His first single from his debut album was ‘Can’t Pretend’ and it is evocative of the vocal style i just mentioned. My first thought was Jamie Cullum for some reason. That sort of gloomy piano ballad with the choir in the background which is pretty standard and sort of works out for him to it’s bare minimum. The song sounds a little better when you get in the other elements of the basic guitars, percussion and bass and i’m not one of those people crazed about having a guitar in every song but that style is way too familar and his voice might be more appealing if it wasn’t so isolated. ‘Hold Me’ does have more about it in terms of instrumentals but his vocals in this are him straining and shouting at times. They don’t have the same idea as the instrumentals either and they themselves sound like a basic version of Keane or FUN. Once more, the random wails and screams from him and the choir or not melodic or harmonic at all and they only suceed is scaring you half to death. ‘Another Love’ is his third single and the initial subtleness works well for him with the soft harmonies but that bloody choir start doing their ghost impressions again and it ruins the songs atmosphere and feel. The build up of the thumping percussion does redeem the song slightly and the balance of voice against instrumentals is much better. However those choirs killed it as they joined in again and at times it was trying to sound like a Coldplay tune from 2008 and even they didn’t put those wailing choirs in the middle of their songs.

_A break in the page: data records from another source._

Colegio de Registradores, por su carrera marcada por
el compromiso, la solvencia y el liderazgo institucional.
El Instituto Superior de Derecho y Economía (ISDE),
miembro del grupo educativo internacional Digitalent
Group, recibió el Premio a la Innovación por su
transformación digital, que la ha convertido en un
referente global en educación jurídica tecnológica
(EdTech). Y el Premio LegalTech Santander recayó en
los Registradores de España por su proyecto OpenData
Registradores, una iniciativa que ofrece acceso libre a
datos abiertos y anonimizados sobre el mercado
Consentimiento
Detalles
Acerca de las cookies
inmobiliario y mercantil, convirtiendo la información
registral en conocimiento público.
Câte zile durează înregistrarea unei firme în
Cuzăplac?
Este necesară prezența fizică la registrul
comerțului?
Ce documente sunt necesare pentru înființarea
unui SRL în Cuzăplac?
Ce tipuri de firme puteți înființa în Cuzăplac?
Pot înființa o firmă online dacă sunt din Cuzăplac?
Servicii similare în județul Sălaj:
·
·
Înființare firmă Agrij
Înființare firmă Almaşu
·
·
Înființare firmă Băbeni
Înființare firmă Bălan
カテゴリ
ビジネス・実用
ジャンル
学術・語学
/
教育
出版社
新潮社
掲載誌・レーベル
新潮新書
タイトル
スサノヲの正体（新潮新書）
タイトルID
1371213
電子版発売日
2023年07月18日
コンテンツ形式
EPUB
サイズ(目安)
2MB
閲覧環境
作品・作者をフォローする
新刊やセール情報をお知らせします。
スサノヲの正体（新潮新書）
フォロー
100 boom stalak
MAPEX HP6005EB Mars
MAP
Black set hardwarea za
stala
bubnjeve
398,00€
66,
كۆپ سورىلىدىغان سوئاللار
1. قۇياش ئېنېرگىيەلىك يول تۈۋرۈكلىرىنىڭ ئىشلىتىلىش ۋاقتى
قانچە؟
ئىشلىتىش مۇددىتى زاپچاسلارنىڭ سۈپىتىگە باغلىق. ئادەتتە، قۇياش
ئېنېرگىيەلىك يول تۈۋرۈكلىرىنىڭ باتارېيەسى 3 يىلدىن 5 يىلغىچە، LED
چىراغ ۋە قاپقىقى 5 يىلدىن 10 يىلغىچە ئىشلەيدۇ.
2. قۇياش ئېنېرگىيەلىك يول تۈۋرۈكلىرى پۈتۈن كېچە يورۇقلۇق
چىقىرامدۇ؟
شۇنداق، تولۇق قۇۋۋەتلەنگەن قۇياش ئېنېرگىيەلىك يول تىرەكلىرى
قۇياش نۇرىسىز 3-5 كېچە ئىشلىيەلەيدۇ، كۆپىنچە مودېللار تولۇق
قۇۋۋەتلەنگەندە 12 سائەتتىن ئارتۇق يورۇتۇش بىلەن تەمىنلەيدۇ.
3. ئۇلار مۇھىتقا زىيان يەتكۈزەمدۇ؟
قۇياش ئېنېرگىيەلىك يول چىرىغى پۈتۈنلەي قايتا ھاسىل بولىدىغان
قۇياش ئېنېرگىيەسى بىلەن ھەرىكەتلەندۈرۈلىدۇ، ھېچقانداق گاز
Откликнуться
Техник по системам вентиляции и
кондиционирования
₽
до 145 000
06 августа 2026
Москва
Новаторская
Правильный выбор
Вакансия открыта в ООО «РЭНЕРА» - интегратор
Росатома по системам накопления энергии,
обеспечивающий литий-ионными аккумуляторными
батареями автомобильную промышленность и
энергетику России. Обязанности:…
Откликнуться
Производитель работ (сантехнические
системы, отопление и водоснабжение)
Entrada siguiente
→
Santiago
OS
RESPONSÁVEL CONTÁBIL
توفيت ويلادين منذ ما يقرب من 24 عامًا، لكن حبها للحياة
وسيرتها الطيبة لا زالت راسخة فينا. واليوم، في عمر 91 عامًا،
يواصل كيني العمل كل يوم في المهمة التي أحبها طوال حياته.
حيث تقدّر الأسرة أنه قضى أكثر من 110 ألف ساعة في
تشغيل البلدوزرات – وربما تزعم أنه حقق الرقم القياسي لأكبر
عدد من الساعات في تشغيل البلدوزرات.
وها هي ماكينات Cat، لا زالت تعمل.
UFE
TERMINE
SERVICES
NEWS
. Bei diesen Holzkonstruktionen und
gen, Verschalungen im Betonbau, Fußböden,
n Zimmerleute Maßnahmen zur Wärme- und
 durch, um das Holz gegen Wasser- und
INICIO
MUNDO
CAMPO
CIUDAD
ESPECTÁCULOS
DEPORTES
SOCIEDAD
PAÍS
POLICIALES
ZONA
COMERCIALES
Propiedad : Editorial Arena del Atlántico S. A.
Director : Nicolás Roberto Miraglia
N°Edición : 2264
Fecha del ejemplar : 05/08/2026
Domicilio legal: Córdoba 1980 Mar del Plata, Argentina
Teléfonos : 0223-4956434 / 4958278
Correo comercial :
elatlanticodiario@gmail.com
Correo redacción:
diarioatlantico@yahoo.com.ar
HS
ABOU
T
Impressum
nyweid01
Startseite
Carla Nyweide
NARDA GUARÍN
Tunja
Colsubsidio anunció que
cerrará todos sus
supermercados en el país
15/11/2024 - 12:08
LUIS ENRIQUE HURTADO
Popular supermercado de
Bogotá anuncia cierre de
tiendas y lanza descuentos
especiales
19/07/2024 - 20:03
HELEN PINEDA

‘Grow Old With Me’ has a decent meoldy to it which other songs struggle to conjure up. He’s also put a lid on those choirs who back him up in harmonies rather than wailing over him and drowning everything out. The songs does take a stompy Mumford apporach which is very belated and a little frustrating but it’s a decent tune i guess. ‘Sense’ very much has a sort of Christmas in New York thing about it like it’s been plucked from a romantic film but the choirs again decide to work with him rather than against him. The title track sounds a little like it’s trying to steal the piano from ‘Clocks’ by Coldplay and the vocal and backing vocals in their collective wail are in no way matching the feel of the piano instrumental. That really defines Tom Odell’s debut album. It’s like he’s got all the basic elements but plucked them out of a hat for each song, making the album sound a bit mis-matched and random. Just when you think he is about to put down a half decent song, something always comes up to ruin it. It’s pretty bold to produce your own debut album as a solo artist. Perhaps that is the problem. It’s like there has been no one there to be objective with him and tell him that some of his musical combinations are a little off. Unlike the NME I shall be constructive and say 1. He needs a producer to give a proper opinion on his songs. 2. He needs to find out what sounds and harmonies work with his voice and enhance it as not everything will. 3. Try not to have the whole album piano driven. Though he is good on the keys the style of song he has to chose from becomes very narrow given the way he plays it. 4. The same goes with the choir. If you are going to have one them at least ensure they are complimenting the songs rather than overpowering everything without harmony. If those basic things materialise them perhaps his second album will be a decent one because if he sticks with the way he’s going then he’ll be going nowhere fast and I think he is capable of a little better. He’s just got it all wrong with Long Way Down.